Find the line containing "I miss you deeply, but" in the records below. Copy exactly that line and each one after it, ending at the line containing "Drift off knowing", and nothing more.
[Source records Boundary: Start]
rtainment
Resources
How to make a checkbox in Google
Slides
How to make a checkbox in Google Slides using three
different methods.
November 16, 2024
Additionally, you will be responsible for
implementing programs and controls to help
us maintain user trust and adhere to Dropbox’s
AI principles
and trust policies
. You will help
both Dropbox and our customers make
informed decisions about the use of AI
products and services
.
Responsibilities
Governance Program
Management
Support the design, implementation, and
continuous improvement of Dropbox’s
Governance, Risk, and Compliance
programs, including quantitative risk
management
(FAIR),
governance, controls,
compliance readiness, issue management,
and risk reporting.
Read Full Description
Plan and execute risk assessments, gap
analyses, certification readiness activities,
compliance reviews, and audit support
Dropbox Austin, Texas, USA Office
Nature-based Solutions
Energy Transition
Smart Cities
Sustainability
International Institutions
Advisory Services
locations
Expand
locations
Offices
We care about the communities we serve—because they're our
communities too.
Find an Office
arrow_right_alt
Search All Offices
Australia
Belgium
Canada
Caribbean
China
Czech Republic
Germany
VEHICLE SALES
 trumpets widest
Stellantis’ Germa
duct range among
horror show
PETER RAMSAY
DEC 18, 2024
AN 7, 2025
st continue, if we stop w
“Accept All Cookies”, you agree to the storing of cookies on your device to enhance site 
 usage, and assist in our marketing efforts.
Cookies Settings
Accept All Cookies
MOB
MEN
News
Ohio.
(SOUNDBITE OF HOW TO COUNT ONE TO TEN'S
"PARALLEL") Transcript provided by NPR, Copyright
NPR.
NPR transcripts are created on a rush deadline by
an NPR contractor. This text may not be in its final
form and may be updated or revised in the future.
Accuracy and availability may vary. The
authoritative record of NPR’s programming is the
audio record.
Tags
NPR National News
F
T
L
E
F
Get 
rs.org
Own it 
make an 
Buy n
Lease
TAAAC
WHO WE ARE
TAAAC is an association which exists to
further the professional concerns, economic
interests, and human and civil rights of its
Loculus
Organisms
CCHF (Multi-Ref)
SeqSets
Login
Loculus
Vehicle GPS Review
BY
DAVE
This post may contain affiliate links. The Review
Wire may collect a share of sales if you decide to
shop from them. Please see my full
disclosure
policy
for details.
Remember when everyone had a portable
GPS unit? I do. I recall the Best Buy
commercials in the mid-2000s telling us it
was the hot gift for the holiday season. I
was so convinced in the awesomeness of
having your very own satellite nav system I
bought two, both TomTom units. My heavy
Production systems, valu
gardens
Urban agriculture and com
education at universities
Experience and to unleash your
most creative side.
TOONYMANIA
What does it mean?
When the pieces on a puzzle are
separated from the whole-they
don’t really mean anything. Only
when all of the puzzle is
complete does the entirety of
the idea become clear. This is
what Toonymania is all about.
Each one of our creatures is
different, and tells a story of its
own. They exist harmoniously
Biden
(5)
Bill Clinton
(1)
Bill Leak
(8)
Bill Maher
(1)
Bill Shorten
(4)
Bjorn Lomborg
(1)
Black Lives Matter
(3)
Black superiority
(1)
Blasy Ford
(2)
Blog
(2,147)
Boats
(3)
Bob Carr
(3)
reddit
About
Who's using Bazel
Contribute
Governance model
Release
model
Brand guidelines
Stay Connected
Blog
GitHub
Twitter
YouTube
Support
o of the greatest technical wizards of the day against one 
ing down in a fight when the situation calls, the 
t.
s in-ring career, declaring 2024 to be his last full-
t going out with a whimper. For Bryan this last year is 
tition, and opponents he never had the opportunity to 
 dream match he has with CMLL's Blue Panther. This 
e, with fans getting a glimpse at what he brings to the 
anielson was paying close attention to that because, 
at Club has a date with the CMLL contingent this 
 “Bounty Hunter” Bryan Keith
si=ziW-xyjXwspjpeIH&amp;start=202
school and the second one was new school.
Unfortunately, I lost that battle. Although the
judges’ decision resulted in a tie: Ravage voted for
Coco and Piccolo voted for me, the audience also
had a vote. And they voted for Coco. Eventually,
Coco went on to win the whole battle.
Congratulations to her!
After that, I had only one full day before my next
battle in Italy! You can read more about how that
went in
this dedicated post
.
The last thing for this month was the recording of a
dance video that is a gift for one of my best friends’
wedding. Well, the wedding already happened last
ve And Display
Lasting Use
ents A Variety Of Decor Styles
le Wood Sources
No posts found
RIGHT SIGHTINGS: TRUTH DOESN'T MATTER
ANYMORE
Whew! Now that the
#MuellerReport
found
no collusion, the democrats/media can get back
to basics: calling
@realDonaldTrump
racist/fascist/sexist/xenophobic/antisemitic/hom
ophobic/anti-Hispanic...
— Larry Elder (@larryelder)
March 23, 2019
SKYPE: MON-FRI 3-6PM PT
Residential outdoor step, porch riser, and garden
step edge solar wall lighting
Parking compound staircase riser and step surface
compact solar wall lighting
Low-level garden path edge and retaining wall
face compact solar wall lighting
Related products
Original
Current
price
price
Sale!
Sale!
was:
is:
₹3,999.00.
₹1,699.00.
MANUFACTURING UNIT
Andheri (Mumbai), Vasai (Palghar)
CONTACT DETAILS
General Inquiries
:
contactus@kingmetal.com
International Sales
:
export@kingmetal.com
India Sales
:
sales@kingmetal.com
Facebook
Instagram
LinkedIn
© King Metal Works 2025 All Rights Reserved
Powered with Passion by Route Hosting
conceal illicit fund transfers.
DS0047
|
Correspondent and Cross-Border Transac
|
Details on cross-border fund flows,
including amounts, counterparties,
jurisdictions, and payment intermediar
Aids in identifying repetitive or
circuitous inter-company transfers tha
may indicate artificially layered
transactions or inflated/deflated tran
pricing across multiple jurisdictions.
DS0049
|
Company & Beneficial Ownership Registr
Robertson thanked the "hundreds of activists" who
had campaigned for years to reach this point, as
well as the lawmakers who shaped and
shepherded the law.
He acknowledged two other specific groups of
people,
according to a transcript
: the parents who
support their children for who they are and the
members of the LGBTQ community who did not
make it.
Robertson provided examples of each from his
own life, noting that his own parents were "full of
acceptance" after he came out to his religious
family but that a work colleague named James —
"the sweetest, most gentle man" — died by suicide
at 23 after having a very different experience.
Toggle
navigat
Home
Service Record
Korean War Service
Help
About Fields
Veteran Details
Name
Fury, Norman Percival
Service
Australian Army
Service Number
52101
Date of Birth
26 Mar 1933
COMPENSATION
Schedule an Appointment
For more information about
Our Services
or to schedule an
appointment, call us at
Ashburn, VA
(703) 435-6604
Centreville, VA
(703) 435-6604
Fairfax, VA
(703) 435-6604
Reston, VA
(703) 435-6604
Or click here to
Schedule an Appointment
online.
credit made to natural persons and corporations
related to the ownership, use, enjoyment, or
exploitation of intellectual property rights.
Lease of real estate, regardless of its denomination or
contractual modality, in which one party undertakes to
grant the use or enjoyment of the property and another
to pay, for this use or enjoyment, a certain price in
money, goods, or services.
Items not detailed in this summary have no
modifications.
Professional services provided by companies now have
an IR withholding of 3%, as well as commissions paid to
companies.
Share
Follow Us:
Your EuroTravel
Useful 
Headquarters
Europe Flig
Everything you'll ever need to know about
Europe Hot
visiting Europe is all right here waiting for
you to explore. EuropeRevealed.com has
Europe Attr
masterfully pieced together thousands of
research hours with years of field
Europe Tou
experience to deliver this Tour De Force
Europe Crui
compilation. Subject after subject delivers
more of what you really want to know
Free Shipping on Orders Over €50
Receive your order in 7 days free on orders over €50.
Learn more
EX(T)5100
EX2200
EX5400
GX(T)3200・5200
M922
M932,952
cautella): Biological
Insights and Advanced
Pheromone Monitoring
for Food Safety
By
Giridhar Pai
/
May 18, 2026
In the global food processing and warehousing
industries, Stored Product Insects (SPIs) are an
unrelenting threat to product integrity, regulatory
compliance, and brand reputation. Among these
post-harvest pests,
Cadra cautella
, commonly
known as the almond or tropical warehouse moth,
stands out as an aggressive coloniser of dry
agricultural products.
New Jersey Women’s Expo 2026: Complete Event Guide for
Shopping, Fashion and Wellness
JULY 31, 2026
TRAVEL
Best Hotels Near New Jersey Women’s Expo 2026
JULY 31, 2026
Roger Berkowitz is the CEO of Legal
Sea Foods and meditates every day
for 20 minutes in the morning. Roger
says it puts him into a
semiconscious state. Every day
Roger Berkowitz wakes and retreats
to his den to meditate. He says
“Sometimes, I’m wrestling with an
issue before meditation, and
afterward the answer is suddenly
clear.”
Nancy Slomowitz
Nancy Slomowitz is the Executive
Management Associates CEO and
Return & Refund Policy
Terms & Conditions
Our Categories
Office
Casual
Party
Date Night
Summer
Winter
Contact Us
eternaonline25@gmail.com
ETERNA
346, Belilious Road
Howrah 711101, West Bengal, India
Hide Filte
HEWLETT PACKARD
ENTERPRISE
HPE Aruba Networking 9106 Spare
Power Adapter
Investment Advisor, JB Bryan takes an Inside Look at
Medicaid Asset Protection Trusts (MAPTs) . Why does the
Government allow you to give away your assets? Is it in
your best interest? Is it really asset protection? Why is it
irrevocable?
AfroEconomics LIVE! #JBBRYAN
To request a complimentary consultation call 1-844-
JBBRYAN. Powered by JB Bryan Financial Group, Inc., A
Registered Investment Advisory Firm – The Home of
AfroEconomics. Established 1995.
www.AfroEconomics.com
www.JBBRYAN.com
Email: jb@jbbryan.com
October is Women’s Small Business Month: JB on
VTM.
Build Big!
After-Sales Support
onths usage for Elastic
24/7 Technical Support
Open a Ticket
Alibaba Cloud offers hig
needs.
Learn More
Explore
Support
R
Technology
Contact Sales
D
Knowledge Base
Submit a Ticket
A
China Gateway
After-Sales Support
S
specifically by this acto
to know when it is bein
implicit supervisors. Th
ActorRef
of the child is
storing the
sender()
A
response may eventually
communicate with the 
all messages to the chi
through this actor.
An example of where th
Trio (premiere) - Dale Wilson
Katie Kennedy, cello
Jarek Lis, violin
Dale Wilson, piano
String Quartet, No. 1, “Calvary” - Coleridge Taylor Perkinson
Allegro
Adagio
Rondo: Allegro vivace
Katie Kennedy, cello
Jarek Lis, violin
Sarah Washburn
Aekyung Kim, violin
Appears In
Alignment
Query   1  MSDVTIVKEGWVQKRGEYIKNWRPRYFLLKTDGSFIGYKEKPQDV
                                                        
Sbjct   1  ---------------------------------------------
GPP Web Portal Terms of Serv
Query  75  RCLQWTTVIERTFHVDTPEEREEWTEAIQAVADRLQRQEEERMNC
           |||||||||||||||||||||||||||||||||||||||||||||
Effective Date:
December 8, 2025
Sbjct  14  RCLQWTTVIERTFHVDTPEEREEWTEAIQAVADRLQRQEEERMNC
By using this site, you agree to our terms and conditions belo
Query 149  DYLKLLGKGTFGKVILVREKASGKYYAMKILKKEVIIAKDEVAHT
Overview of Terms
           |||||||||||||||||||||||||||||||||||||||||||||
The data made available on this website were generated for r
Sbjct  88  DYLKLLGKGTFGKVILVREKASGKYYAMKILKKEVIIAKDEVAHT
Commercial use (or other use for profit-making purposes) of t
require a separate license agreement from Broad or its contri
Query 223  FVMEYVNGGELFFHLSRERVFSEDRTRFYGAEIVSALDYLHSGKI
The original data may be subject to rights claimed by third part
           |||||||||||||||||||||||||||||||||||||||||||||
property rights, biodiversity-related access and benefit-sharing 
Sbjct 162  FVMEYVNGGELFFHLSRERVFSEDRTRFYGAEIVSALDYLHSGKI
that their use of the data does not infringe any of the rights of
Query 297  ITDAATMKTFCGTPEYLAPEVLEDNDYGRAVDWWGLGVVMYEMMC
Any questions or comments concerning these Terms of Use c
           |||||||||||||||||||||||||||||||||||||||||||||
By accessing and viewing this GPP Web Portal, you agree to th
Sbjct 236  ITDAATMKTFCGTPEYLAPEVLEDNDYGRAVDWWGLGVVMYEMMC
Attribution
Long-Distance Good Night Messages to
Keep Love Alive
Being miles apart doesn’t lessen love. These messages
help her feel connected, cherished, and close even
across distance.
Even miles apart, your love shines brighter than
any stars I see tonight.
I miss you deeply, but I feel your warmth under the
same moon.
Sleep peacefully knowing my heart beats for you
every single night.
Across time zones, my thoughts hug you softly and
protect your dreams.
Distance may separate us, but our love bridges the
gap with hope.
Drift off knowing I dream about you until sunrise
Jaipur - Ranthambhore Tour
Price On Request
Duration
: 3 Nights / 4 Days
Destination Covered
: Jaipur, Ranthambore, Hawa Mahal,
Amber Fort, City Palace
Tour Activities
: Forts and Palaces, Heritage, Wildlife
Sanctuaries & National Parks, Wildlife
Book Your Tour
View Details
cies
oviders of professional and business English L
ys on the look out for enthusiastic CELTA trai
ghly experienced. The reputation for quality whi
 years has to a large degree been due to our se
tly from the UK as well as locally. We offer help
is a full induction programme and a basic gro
[Source records Boundary: End]
• Answer:
I miss you deeply, but I feel your warmth under the
same moon.
Sleep peacefully knowing my heart beats for you
every single night.
Across time zones, my thoughts hug you softly and
protect your dreams.
Distance may separate us, but our love bridges the
gap with hope.
Drift off knowing I dream about you until sunrise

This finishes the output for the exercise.